Sir Maurice Newbury is an agent assisting the London police with their investigation of a string of strangulations in a neglected area of the city. The answer to the crime may simply be – elementary. Many reviews of George Mann’s novel Affinity Bridge liken the investigator to that of Sir Arthur Conan Doyle’s laudable character Sherlock Holmes. In many ways, they are right. Both are eccentric masters in acute observation and logical deduction as well as an unspeakable weakness for controlled substances. Holmes relies heavily on his assistant Doctor Watson while the main character Sir Maurice Newbury in Affinity Bridge is aided by his fellow investigator Miss Veronica Hobbes. But what separates Mann’s novel from the older classic is the gadget filled brass and oil steampunk setting.
It’s London, November 1901. Agent Newbury is working for the same crown which has ruled for over half a century. History buffs will note that this is shortly after the death of Queen Victoria. But thanks to Mann, the elderly monarch is alive and well in her wheelchair, animated by a contraption of spinning wheels, groaning bellows and outlandish fluids flowing through her royal bloodstream. All of this is from the creative mind of the unconventional Doctor Fabian, also referred to as The Fixer by those employed in the Queen’s service.
The Queen has a personal interest in the mystery behind the downing of an airship, and commands Newbury to lead the investigation. Splitting his duties between a string of bizarre London murders and the airship disaster, he must rely on his newly acquired associate Miss Hobbes to help share in the task. Just as Watson was to Holmes, the cultivated Hobbes becomes the foil to the more untamed Newbury. Unfortunately, the hazard of this foil becoming the main or stronger character and confusing the reader is evident thought the book.

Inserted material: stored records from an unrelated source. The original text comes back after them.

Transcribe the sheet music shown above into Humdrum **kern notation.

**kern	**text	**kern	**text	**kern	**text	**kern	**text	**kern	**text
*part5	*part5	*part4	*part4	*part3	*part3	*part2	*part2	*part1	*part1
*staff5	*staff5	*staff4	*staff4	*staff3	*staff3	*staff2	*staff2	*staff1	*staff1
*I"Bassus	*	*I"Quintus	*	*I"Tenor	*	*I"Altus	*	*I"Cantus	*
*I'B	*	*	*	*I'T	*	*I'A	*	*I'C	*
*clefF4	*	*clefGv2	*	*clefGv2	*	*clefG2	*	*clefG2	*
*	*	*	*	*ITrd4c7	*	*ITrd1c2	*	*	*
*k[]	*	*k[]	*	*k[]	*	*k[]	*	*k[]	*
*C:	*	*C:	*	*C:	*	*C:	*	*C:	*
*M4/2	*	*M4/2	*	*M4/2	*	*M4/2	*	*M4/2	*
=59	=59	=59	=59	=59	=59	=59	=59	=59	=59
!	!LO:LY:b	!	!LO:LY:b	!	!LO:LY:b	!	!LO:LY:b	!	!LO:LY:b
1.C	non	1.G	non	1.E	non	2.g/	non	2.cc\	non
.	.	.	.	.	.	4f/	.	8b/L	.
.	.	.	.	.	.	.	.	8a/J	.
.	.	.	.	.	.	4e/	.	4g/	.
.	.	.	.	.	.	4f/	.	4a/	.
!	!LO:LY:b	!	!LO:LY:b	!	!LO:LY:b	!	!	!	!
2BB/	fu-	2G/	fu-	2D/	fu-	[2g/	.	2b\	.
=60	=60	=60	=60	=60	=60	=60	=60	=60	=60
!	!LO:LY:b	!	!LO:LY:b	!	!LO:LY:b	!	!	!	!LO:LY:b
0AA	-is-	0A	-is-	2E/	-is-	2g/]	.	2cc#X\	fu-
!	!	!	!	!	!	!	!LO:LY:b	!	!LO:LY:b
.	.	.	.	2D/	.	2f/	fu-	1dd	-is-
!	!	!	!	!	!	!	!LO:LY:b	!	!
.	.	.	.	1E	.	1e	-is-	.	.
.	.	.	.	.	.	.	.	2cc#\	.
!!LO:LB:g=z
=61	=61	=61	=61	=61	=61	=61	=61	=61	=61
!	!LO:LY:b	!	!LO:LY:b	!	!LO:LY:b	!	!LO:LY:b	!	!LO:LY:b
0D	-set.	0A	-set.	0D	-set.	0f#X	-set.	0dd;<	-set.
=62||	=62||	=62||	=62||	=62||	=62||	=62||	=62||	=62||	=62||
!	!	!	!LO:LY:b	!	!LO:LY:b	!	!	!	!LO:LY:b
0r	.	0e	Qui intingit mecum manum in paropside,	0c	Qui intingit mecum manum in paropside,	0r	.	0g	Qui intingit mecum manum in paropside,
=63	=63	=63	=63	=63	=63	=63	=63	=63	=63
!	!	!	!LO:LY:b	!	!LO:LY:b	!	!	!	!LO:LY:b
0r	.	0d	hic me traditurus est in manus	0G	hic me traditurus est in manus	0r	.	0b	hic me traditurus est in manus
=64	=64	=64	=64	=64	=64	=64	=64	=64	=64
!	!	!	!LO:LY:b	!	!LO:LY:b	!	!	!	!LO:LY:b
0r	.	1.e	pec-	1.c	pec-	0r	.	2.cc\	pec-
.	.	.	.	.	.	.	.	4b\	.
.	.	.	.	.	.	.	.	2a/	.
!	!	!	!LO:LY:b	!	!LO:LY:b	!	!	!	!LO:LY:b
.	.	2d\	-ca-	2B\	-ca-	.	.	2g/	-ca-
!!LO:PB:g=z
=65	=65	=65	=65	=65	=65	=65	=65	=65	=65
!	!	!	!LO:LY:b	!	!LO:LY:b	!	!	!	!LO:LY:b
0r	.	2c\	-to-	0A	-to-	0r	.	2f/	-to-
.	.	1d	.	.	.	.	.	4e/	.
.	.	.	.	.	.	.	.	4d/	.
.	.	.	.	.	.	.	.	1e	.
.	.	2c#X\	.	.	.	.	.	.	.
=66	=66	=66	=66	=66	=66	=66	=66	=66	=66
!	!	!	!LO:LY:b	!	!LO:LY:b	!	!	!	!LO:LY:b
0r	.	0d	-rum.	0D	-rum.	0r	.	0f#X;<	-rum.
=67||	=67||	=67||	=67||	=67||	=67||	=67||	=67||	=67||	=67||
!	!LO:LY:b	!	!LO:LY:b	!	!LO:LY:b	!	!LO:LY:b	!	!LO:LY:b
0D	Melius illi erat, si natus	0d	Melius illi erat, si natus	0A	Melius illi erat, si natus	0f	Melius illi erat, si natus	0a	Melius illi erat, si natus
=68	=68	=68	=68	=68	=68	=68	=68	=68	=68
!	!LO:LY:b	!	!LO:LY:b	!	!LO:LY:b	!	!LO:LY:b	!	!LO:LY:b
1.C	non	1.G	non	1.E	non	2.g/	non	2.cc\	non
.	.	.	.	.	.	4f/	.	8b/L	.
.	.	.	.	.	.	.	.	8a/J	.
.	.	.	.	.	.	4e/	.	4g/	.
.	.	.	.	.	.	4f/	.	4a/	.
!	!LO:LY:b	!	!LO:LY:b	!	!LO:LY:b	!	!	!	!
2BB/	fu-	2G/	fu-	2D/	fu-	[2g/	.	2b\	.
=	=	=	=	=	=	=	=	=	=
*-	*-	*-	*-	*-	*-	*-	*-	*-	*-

The two investigators stumble upon magnificent evidence of a ghostly blue policeman, mechanical artificial life forms, and even a zombie plague terrorizing the foggy London nights. Along the way, the success driven airship builder Joseph Chapman and his mad-scientist partner Monsieur Pierre Villiers soon become key persons of interest in their investigations. It is here where the reader discovers that the term “affinity bridge” involves a technological breakthrough which gives a subtle nod to the formidable monster originated by author Mary Shelly.
Leaning heavily on character development already conventionalized by the likes of Doyle, George Mann achieves his most success when he places Affinity Bridge in a world of clockwork wonder laced with outlandish horror. Both the story line and the setting are inspiring enough to encourage the reader to want more. But if Mann wants to separate his work from other laudable authors, he will need to let Newbury and Hobbes develop into more inimitable characters as well as look closer at other keystone characters like The Fixer and Villiers, who accentuate the image of steampunk worlds.